I am beginning to think that heterotrophic spirituality is a bane of our times. What I mean by ‘heterotrophic spirituality’ is this: a ‘second hand’ sort of faith which we accumulate by consuming the thoughts, creativity and passion of others who have been directly energised by the light of God’s love. Such an approach tends to sit in our heads as a sort of propositional Sudoku. One can go through life filling in the religious numbers and feeling an increasing sense of anticipation that completion is in sight, but of course it never is, no matter how many numbers we write down onto the grid of our hopes and dreams.

Being consumers of religion is not enough and it never has been. Such lazy spirituality will not transform you, me or the world. I believe passionately that we have to be energised directly and personally by the light of God’s love in Jesus and by the presence of the Holy Spirit. Then we become producers, not just consumers. When it comes to God, the autotrophic is the only way to go if we are to experience an authentically fulfilling spirituality. There is just no substitute for being energised directly by the light of God’s love. Second hand heterotrophic strategies will inevitably leave us hungry and unfulfilled spiritually.

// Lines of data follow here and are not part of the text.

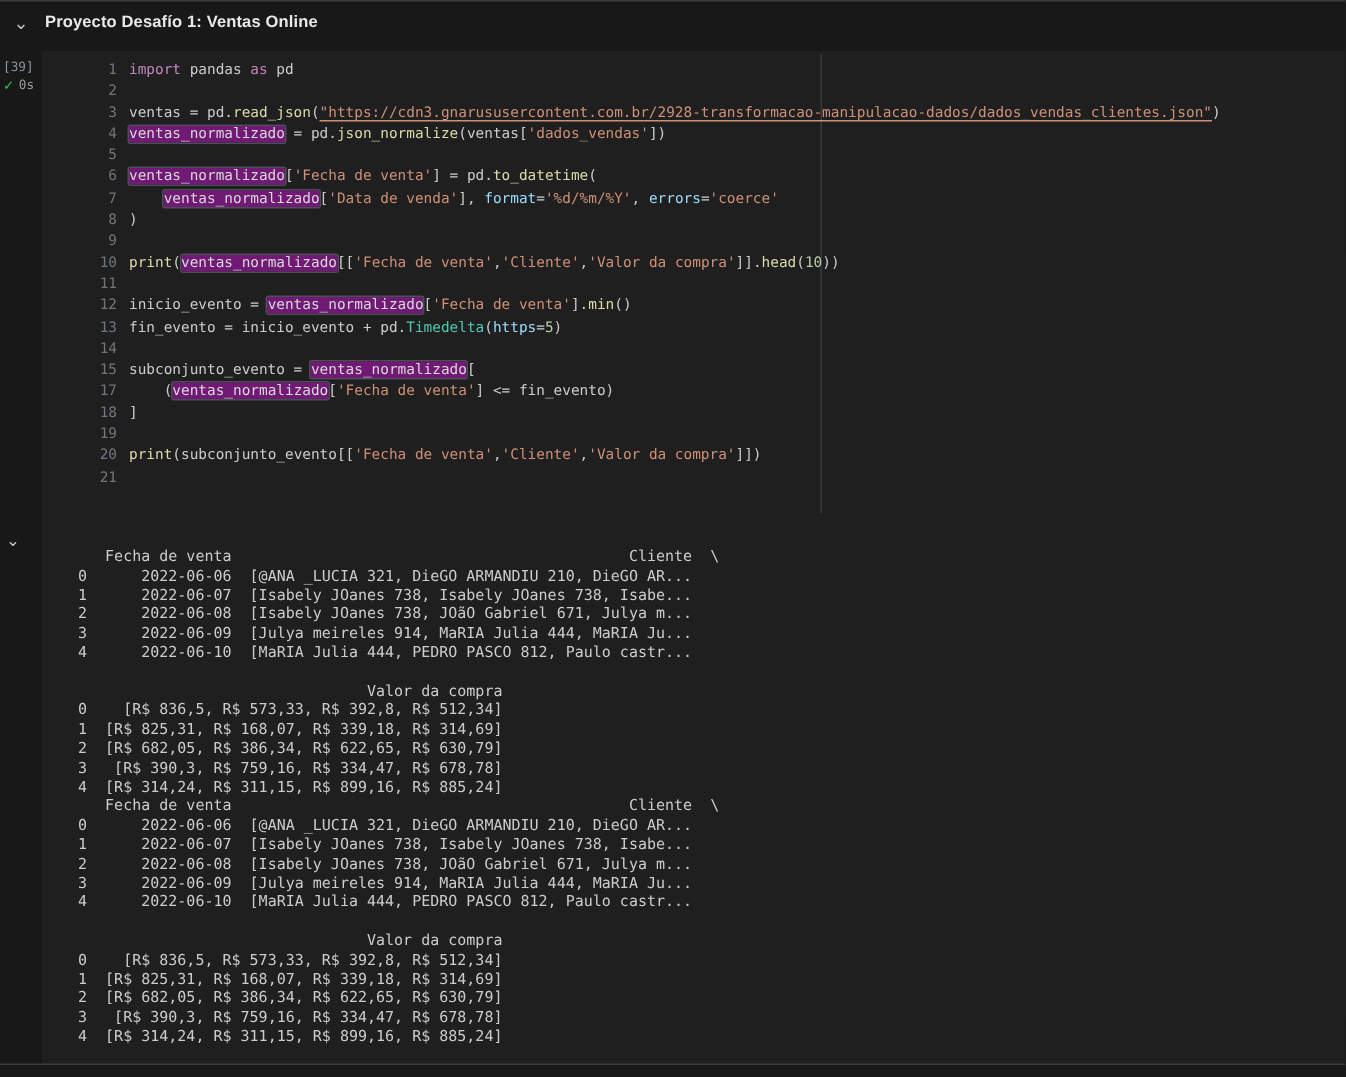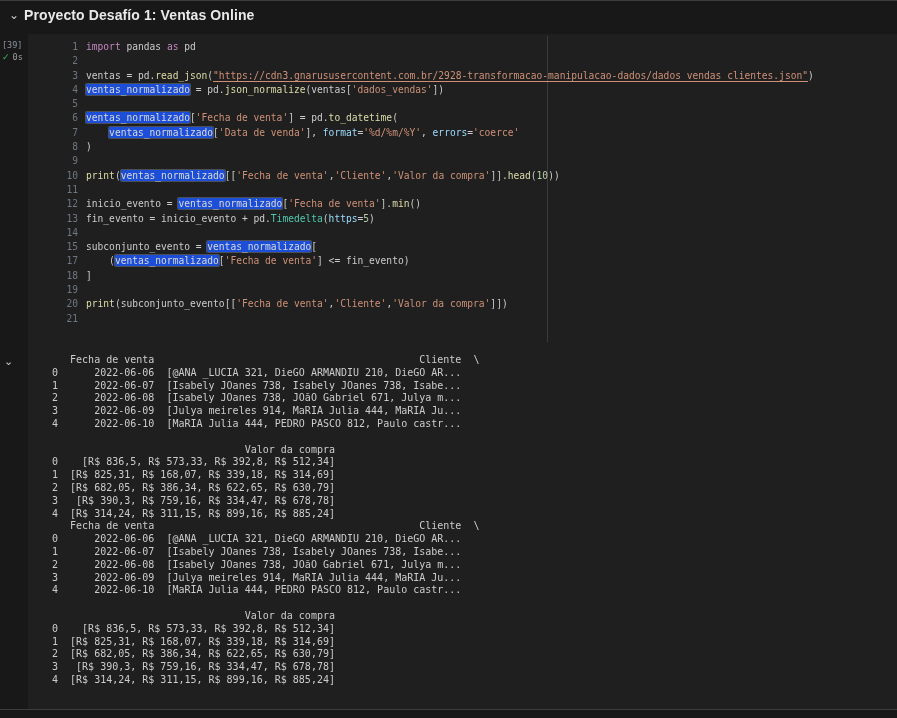--- a/index.html
+++ b/index.html
@@ -8,7 +8,7 @@
   .top-border{position:absolute;top:0;left:0;right:0;height:1px;background:#3d3d3d}
   .md-header{position:absolute;top:1px;left:0;right:0;height:28px;display:flex;align-items:center}
   .md-chev{width:16px;margin-left:6px;color:#c8c8c8;font-size:12px;line-height:1;cursor:pointer;text-align:center}
-  .md-title{color:#e9e9e9;font-size:14px;font-weight:600;margin-left:2px;letter-spacing:.1px}
+  .md-title{color:#e9e9e9;font-size:11px;font-weight:600;margin-left:8px;letter-spacing:.1px}
   .main{position:absolute;top:34px;left:28px;right:0;bottom:9px;background:#1f1f1f}
   .editor{position:relative;height:312px;padding-top:6px}
   .ruler{position:absolute;left:519px;top:2px;height:306px;width:1px;background:#3a3a3a}

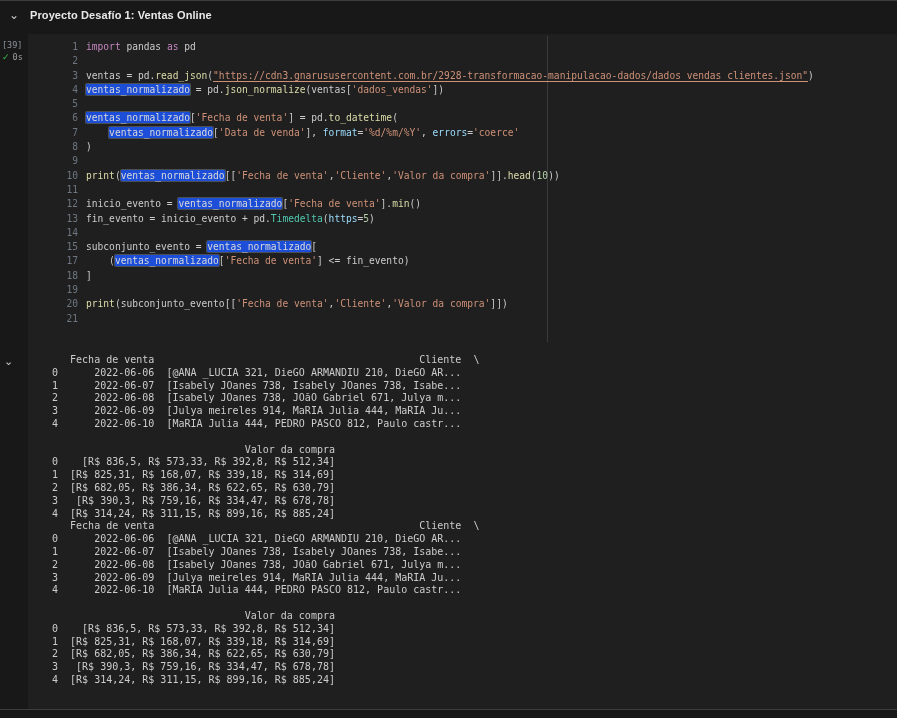--- a/index.html
+++ b/index.html
@@ -23,7 +23,7 @@
   .tk-kwa{color:#9cdcfe}
   .tk-cls{color:#4ec9b0}
   .tk-pl{color:#cccccc}
-  .tk-hl{color:#d9d9d9;background:#1d4ed8;box-shadow:0 0 0 1px #4a5056;border-radius:1px}
+  .tk-hl{color:#d9d9d9;background:#701a75;box-shadow:0 0 0 1px #4a5056;border-radius:1px}
   .output{margin-top:2px;padding-left:24px}
   .output pre{margin:0;font-family:"DejaVu Sans Mono",monospace;font-size:10px;line-height:12.8px;color:#cccccc;white-space:pre}
   .gutter-exec{position:absolute;left:2px;top:40px;font-family:"DejaVu Sans Mono",monospace;font-size:8.5px;color:#8b949e}

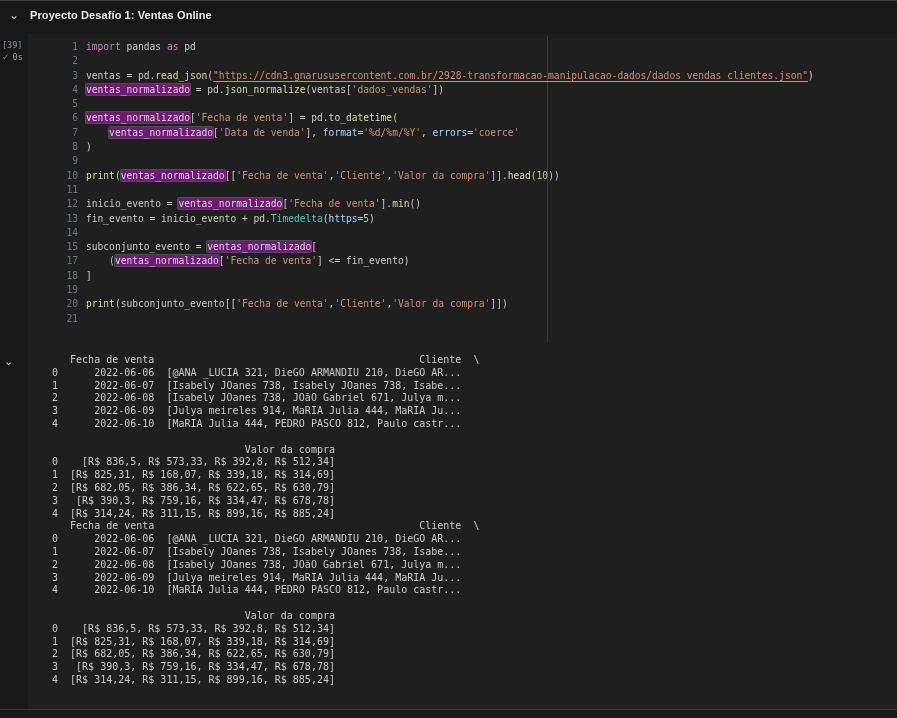--- a/index.html
+++ b/index.html
@@ -24,7 +24,7 @@
   .tk-cls{color:#4ec9b0}
   .tk-pl{color:#cccccc}
   .tk-hl{color:#d9d9d9;background:#701a75;box-shadow:0 0 0 1px #4a5056;border-radius:1px}
-  .output{margin-top:2px;padding-left:24px}
+  .output{margin-top:14px;padding-left:24px}
   .output pre{margin:0;font-family:"DejaVu Sans Mono",monospace;font-size:10px;line-height:12.8px;color:#cccccc;white-space:pre}
   .gutter-exec{position:absolute;left:2px;top:40px;font-family:"DejaVu Sans Mono",monospace;font-size:8.5px;color:#8b949e}
   .gutter-status{position:absolute;left:2px;top:53px;display:flex;gap:3px;align-items:center}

So each and every authentic disciple will have within them the faith-equivalent of chloroplasts. In fact, I think everyone has, it's just that for so many they are either switched off by culture and secular worldviews, or are so rarely used as to be a perplexing aspect of one's identity. 'Faith-chloroplasts' are the crucial ‘who, where and how’ godly bits of psycho-social kit which bring our spirituality alive in a world-engaging way. It is that combination of prayer, contemplation, awareness, intellect, openness and expectation within which the energy of God’s creative presence hits the tarmac of our intention and commitment, and we and others feel the traction (to use a petrol-head metaphor). This is what living within the kingdom of God means. Jesus says that it is very close to each one of us. Without the crucial production of presence-assured, hopeful and love-filled motivation by our faith-chloroplasts we will always be one-step removed and beyond its actual reality. And the suffering and neediness of the world will probably be that little bit greater for it. The light of God's love has to energise with that same passion for transforming the world which we see in Jesus. It is this which takes us beyond our Sudoku selves and into the world in order to be good news for the poor and to help the oppressed at last find freedom. Photosynthetic spirituality engages us personally in God's mission of mercy, justice and loving-kindness. Surely then, photosynthetic spirituality is the way to go if we long to be disciples?

Because Christianity is a religion of light. Why then does so much godly love-light go unused? And what might we do about it?